(Extracted data entries)
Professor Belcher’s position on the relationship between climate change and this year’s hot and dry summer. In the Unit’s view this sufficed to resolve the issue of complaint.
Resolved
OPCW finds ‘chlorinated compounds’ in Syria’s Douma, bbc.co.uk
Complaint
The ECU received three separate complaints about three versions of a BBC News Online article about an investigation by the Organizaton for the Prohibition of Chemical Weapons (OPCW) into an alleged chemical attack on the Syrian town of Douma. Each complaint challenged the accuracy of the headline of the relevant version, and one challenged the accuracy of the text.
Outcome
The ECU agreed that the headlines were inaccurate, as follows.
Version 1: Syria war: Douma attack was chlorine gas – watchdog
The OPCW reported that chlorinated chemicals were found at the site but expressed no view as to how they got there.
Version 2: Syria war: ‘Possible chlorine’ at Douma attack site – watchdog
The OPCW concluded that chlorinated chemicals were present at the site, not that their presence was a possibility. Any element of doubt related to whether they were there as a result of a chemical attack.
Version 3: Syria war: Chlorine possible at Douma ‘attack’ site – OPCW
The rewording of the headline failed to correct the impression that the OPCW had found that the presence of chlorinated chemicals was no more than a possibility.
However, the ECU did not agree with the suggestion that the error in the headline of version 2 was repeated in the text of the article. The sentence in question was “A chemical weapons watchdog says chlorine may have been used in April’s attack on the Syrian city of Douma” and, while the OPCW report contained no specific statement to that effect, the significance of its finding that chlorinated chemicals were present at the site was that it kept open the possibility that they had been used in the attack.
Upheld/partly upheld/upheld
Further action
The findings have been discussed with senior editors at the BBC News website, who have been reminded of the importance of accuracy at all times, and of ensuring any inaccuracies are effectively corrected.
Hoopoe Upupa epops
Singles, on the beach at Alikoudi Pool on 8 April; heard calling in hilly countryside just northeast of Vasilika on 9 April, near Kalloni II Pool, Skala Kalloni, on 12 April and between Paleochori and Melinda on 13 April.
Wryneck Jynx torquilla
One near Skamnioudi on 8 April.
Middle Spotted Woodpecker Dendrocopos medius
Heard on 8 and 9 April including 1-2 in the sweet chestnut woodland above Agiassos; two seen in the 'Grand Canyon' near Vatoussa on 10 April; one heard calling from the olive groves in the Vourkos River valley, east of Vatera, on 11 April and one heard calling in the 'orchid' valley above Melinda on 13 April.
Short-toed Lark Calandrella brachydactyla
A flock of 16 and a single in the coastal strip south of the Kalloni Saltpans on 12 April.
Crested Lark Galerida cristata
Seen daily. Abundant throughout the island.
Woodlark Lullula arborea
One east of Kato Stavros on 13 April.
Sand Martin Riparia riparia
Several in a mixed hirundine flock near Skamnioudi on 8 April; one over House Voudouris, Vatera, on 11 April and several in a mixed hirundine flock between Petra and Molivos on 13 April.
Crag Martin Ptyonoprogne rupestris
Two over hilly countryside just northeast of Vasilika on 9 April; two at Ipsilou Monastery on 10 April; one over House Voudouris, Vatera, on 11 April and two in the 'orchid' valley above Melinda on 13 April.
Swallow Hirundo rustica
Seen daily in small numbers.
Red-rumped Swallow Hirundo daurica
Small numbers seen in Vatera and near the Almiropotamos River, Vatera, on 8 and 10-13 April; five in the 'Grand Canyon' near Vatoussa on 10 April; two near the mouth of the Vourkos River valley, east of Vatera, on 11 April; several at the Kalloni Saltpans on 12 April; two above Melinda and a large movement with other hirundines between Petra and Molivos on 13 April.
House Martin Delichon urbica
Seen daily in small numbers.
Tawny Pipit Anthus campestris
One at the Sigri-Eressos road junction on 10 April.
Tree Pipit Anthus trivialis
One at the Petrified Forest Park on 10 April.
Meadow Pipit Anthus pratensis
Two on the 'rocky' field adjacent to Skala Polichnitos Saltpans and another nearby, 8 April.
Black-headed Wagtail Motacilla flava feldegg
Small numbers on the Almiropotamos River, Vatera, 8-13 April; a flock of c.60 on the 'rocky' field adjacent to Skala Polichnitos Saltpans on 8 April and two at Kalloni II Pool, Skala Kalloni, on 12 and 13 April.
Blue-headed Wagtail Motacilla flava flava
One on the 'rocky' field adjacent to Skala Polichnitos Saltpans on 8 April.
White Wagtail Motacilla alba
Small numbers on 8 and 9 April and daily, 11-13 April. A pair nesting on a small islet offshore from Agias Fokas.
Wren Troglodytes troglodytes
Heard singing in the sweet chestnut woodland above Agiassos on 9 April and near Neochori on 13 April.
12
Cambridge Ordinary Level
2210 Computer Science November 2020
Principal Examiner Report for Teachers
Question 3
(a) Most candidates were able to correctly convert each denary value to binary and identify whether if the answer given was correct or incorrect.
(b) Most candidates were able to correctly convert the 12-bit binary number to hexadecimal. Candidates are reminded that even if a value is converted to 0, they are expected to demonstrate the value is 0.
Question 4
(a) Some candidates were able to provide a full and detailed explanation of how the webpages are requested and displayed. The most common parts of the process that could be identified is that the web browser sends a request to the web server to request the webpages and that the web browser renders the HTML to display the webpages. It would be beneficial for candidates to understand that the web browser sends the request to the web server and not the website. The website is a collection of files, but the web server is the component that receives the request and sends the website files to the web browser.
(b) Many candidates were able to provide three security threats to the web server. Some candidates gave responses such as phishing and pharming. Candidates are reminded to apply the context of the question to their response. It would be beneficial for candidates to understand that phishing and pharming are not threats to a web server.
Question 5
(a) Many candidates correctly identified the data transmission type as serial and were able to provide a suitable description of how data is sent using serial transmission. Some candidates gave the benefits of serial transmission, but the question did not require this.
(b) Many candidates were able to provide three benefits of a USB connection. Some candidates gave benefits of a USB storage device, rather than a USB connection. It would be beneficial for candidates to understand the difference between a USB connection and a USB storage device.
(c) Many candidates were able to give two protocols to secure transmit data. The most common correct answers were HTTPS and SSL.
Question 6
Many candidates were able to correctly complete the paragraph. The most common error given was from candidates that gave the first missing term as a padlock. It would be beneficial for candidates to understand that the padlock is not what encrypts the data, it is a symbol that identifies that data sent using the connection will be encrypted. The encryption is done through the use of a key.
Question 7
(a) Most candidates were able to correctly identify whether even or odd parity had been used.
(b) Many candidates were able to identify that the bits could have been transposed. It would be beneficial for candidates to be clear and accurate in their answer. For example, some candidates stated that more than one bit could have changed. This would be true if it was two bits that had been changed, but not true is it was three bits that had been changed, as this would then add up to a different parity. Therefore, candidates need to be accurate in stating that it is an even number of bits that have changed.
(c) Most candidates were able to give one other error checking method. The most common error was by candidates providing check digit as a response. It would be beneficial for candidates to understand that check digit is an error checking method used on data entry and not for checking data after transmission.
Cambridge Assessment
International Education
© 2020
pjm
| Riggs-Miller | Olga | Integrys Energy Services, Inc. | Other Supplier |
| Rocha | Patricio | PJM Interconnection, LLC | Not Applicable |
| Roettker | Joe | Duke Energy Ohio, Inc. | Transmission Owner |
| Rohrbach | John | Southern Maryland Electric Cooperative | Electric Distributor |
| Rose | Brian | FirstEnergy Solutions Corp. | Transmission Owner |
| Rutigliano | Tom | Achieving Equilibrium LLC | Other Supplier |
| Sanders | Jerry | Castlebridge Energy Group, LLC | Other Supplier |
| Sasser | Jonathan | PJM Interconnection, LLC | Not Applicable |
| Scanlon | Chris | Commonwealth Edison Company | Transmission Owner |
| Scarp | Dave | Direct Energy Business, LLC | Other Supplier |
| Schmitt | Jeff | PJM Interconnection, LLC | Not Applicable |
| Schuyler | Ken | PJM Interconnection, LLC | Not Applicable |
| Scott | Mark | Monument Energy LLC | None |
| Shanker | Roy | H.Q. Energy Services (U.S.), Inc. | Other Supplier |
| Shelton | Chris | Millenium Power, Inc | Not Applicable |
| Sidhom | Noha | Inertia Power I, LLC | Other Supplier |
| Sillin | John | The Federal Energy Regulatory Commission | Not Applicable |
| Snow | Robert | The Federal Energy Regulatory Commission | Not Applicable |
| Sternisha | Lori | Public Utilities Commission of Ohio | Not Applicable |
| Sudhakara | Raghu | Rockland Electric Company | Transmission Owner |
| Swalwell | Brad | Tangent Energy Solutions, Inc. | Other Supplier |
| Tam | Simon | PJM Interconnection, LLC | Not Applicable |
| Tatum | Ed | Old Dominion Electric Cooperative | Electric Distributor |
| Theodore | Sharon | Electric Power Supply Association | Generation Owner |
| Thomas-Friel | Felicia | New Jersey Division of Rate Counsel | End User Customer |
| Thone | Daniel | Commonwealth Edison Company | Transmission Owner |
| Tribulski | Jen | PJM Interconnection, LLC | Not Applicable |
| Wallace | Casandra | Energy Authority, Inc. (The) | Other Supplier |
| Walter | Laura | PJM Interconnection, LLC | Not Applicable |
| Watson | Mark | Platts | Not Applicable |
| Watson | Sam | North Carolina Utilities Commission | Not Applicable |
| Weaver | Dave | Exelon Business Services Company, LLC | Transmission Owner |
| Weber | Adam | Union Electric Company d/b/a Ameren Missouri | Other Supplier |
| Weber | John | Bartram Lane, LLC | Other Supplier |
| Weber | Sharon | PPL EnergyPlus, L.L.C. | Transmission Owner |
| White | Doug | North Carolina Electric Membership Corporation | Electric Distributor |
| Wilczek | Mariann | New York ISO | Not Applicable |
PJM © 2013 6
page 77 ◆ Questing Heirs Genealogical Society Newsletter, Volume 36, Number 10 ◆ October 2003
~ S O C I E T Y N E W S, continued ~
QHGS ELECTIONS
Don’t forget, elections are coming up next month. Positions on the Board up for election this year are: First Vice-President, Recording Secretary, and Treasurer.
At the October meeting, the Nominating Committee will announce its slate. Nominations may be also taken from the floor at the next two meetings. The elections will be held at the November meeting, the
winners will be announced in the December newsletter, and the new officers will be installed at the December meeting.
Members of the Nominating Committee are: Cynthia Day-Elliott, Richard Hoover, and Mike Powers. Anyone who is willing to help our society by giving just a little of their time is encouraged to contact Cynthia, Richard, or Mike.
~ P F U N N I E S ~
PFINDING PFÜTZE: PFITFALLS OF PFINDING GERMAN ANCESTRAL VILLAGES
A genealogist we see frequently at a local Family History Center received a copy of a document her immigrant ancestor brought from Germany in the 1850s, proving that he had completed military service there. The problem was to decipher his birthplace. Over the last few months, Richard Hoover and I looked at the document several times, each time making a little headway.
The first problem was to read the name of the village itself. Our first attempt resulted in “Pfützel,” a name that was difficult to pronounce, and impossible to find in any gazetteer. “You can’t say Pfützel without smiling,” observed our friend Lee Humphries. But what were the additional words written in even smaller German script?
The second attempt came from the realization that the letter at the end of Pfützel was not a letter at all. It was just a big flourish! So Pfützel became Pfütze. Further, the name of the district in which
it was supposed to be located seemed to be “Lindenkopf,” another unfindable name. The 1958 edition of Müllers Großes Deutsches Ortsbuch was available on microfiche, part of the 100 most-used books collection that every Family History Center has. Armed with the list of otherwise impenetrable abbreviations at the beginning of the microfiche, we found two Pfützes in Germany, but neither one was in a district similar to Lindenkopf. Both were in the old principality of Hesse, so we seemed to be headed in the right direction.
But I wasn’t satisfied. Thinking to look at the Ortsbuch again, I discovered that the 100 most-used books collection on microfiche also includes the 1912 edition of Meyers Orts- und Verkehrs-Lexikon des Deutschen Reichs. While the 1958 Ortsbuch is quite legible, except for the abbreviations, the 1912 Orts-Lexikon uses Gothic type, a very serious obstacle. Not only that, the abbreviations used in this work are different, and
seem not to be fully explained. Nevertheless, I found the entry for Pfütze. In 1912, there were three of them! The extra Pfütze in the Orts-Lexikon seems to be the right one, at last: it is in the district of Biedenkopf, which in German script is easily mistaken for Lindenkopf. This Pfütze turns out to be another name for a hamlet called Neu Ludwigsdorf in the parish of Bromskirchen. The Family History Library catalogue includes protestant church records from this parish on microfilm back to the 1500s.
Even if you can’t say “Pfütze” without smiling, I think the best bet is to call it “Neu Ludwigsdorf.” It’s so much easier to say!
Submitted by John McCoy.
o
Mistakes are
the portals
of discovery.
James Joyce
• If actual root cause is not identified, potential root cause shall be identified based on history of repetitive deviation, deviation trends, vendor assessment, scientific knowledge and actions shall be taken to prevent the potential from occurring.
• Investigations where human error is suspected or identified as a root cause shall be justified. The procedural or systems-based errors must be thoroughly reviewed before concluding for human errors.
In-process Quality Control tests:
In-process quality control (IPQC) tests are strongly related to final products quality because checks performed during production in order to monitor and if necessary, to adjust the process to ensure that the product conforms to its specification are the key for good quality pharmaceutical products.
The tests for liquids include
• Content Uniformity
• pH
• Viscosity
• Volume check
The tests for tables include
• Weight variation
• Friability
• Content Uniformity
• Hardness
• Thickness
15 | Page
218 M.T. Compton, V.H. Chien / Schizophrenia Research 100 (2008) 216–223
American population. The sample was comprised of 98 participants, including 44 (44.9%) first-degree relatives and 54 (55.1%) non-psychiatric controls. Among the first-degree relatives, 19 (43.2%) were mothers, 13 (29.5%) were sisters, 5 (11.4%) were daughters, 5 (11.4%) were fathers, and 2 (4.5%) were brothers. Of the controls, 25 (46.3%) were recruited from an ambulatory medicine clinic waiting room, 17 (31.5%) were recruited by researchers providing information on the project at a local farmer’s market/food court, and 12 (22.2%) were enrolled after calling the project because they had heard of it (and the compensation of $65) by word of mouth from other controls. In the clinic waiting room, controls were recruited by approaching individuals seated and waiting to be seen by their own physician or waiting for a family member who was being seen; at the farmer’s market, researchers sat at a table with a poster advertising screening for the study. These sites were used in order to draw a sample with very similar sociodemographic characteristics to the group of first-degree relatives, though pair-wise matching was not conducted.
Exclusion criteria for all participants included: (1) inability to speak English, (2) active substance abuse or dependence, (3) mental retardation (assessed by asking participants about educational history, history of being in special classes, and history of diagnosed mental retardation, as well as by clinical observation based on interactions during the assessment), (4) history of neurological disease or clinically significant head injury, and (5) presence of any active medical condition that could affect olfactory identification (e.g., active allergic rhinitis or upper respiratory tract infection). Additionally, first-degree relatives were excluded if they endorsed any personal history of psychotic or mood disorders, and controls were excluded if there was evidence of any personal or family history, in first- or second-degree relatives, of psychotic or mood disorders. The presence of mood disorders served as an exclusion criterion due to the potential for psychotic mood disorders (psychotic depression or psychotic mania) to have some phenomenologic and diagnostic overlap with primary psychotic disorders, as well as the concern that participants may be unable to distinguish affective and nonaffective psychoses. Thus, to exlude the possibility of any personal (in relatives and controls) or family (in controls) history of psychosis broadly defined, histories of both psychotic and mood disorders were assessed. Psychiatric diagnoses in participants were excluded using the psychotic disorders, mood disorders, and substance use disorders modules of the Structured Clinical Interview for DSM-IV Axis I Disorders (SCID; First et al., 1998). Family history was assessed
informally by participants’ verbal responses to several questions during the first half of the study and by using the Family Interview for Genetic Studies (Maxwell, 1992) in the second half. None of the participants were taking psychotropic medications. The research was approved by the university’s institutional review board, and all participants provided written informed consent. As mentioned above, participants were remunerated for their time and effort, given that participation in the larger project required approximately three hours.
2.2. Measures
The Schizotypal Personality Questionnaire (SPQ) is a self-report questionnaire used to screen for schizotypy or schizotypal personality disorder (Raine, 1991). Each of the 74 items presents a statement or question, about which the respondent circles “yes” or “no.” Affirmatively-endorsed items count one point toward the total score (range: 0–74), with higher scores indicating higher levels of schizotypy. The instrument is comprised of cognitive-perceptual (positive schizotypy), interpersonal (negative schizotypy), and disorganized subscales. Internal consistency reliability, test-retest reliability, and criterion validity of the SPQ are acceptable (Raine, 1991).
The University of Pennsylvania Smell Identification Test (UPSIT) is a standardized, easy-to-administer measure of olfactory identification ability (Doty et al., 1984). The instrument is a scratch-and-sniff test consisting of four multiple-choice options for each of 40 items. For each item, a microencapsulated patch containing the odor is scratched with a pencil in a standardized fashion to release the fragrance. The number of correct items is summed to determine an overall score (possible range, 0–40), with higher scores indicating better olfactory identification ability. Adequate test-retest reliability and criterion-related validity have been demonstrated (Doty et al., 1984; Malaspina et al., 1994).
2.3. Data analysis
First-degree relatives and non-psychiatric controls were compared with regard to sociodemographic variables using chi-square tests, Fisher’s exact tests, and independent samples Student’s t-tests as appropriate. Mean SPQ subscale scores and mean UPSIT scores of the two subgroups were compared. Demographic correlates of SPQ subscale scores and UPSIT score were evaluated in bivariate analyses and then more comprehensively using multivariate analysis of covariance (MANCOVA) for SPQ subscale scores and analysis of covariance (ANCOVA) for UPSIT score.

● ACTIVITY: What is needed is an exact copy of the lines above, from the one containing "informally by participants’" through the one containing "2.2. Measures", with nothing added.

● EXERCISE SOLUTION:
informally by participants’ verbal responses to several questions during the first half of the study and by using the Family Interview for Genetic Studies (Maxwell, 1992) in the second half. None of the participants were taking psychotropic medications. The research was approved by the university’s institutional review board, and all participants provided written informed consent. As mentioned above, participants were remunerated for their time and effort, given that participation in the larger project required approximately three hours.
2.2. Measures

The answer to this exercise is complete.